# The Herms Project



## quincy (10/6/05)

Some of you probably already frequent the Brewboard forum, (so to those - appologies in advance) but I have been following a great thread there for a while. 
Its a detailed pictorial of a guy building a herms system updated as he goes.
Great pics and great commentary.

It's a bit lengthy but IMHO well worth the effort.

Enjoy.

http://www.brewboard.com/index.php?showtopic=34993

Cheers


----------



## warrenlw63 (10/6/05)

There's a bloke who really needs a hobby. B) 

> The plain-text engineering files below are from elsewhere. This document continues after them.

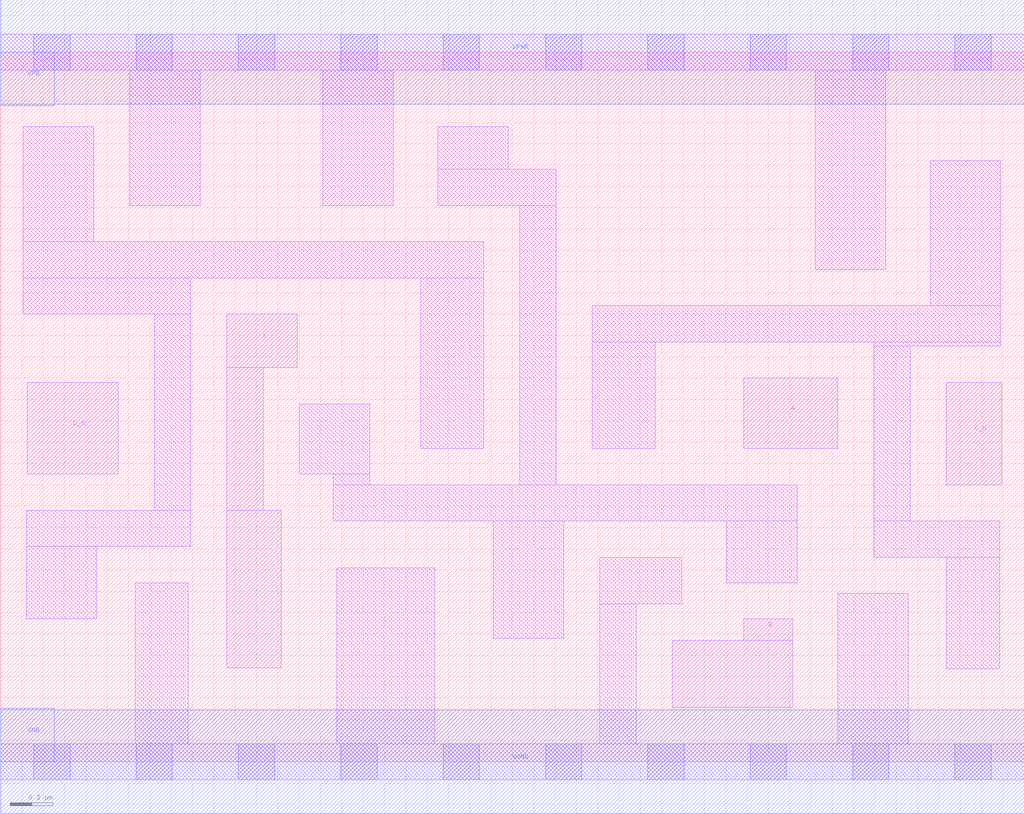
<source format=lef>
# Copyright 2020 The SkyWater PDK Authors
#
# Licensed under the Apache License, Version 2.0 (the "License");
# you may not use this file except in compliance with the License.
# You may obtain a copy of the License at
#
#     https://www.apache.org/licenses/LICENSE-2.0
#
# Unless required by applicable law or agreed to in writing, software
# distributed under the License is distributed on an "AS IS" BASIS,
# WITHOUT WARRANTIES OR CONDITIONS OF ANY KIND, either express or implied.
# See the License for the specific language governing permissions and
# limitations under the License.
#
# SPDX-License-Identifier: Apache-2.0

VERSION 5.5 ;
NAMESCASESENSITIVE ON ;
BUSBITCHARS "[]" ;
DIVIDERCHAR "/" ;
MACRO sky130_fd_sc_hs__or4bb_2
  CLASS CORE ;
  SOURCE USER ;
  ORIGIN  0.000000  0.000000 ;
  SIZE  4.800000 BY  3.330000 ;
  SYMMETRY X Y ;
  SITE unit ;
  PIN A
    ANTENNAGATEAREA  0.246000 ;
    DIRECTION INPUT ;
    USE SIGNAL ;
    PORT
      LAYER li1 ;
        RECT 3.485000 1.470000 3.925000 1.800000 ;
    END
  END A
  PIN B
    ANTENNAGATEAREA  0.246000 ;
    DIRECTION INPUT ;
    USE SIGNAL ;
    PORT
      LAYER li1 ;
        RECT 3.150000 0.255000 3.715000 0.570000 ;
        RECT 3.485000 0.570000 3.715000 0.670000 ;
    END
  END B
  PIN C_N
    ANTENNAGATEAREA  0.208000 ;
    DIRECTION INPUT ;
    USE SIGNAL ;
    PORT
      LAYER li1 ;
        RECT 4.435000 1.300000 4.695000 1.780000 ;
    END
  END C_N
  PIN D_N
    ANTENNAGATEAREA  0.208000 ;
    DIRECTION INPUT ;
    USE SIGNAL ;
    PORT
      LAYER li1 ;
        RECT 0.125000 1.350000 0.550000 1.780000 ;
    END
  END D_N
  PIN X
    ANTENNADIFFAREA  0.543200 ;
    DIRECTION OUTPUT ;
    USE SIGNAL ;
    PORT
      LAYER li1 ;
        RECT 1.060000 0.440000 1.315000 1.180000 ;
        RECT 1.060000 1.180000 1.230000 1.850000 ;
        RECT 1.060000 1.850000 1.390000 2.100000 ;
    END
  END X
  PIN VGND
    DIRECTION INOUT ;
    USE GROUND ;
    PORT
      LAYER met1 ;
        RECT 0.000000 -0.245000 4.800000 0.245000 ;
    END
  END VGND
  PIN VNB
    DIRECTION INOUT ;
    USE GROUND ;
    PORT
      LAYER met1 ;
        RECT 0.000000 0.000000 0.250000 0.250000 ;
    END
  END VNB
  PIN VPB
    DIRECTION INOUT ;
    USE POWER ;
    PORT
      LAYER met1 ;
        RECT 0.000000 3.080000 0.250000 3.330000 ;
    END
  END VPB
  PIN VPWR
    DIRECTION INOUT ;
    USE POWER ;
    PORT
      LAYER met1 ;
        RECT 0.000000 3.085000 4.800000 3.575000 ;
    END
  END VPWR
  OBS
    LAYER li1 ;
      RECT 0.000000 -0.085000 4.800000 0.085000 ;
      RECT 0.000000  3.245000 4.800000 3.415000 ;
      RECT 0.105000  2.100000 0.890000 2.270000 ;
      RECT 0.105000  2.270000 2.265000 2.440000 ;
      RECT 0.105000  2.440000 0.435000 2.980000 ;
      RECT 0.120000  0.670000 0.450000 1.010000 ;
      RECT 0.120000  1.010000 0.890000 1.180000 ;
      RECT 0.605000  2.610000 0.935000 3.245000 ;
      RECT 0.630000  0.085000 0.880000 0.840000 ;
      RECT 0.720000  1.180000 0.890000 2.100000 ;
      RECT 1.400000  1.350000 1.730000 1.680000 ;
      RECT 1.510000  2.610000 1.840000 3.245000 ;
      RECT 1.560000  1.130000 3.735000 1.300000 ;
      RECT 1.560000  1.300000 1.730000 1.350000 ;
      RECT 1.575000  0.085000 2.035000 0.910000 ;
      RECT 1.970000  1.470000 2.265000 2.270000 ;
      RECT 2.050000  2.610000 2.605000 2.780000 ;
      RECT 2.050000  2.780000 2.380000 2.980000 ;
      RECT 2.310000  0.580000 2.640000 1.130000 ;
      RECT 2.435000  1.300000 2.605000 2.610000 ;
      RECT 2.775000  1.470000 3.070000 1.970000 ;
      RECT 2.775000  1.970000 4.690000 2.140000 ;
      RECT 2.810000  0.085000 2.980000 0.740000 ;
      RECT 2.810000  0.740000 3.195000 0.960000 ;
      RECT 3.405000  0.840000 3.735000 1.130000 ;
      RECT 3.820000  2.310000 4.150000 3.245000 ;
      RECT 3.925000  0.085000 4.255000 0.790000 ;
      RECT 4.095000  0.960000 4.685000 1.130000 ;
      RECT 4.095000  1.130000 4.265000 1.950000 ;
      RECT 4.095000  1.950000 4.690000 1.970000 ;
      RECT 4.360000  2.140000 4.690000 2.820000 ;
      RECT 4.435000  0.435000 4.685000 0.960000 ;
    LAYER mcon ;
      RECT 0.155000 -0.085000 0.325000 0.085000 ;
      RECT 0.155000  3.245000 0.325000 3.415000 ;
      RECT 0.635000 -0.085000 0.805000 0.085000 ;
      RECT 0.635000  3.245000 0.805000 3.415000 ;
      RECT 1.115000 -0.085000 1.285000 0.085000 ;
      RECT 1.115000  3.245000 1.285000 3.415000 ;
      RECT 1.595000 -0.085000 1.765000 0.085000 ;
      RECT 1.595000  3.245000 1.765000 3.415000 ;
      RECT 2.075000 -0.085000 2.245000 0.085000 ;
      RECT 2.075000  3.245000 2.245000 3.415000 ;
      RECT 2.555000 -0.085000 2.725000 0.085000 ;
      RECT 2.555000  3.245000 2.725000 3.415000 ;
      RECT 3.035000 -0.085000 3.205000 0.085000 ;
      RECT 3.035000  3.245000 3.205000 3.415000 ;
      RECT 3.515000 -0.085000 3.685000 0.085000 ;
      RECT 3.515000  3.245000 3.685000 3.415000 ;
      RECT 3.995000 -0.085000 4.165000 0.085000 ;
      RECT 3.995000  3.245000 4.165000 3.415000 ;
      RECT 4.475000 -0.085000 4.645000 0.085000 ;
      RECT 4.475000  3.245000 4.645000 3.415000 ;
  END
END sky130_fd_sc_hs__or4bb_2
END LIBRARY

</source>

Oh to have his welding skills.

Warren -


----------



## JasonY (10/6/05)

Wow good read. Ic ould only hope to build something that flash. If I owned a large boilermakers workshop I may have a chance


----------



## Duff (10/6/05)

I thought maybe he was one of the guys from Mythbusters.


----------



## Doc (10/6/05)

Yeah I've been following it too. He got off to a fast start but has slowed up lately.
I actually printed the whole thread out one day and read it on the bus on the way home 
I haven't checked it for a couple of days but he posted mid-week from memory. Lets hope he gets more frequent again.

Beers,
Doc


----------



## Asher (10/6/05)

All those tools are making me drule.....


----------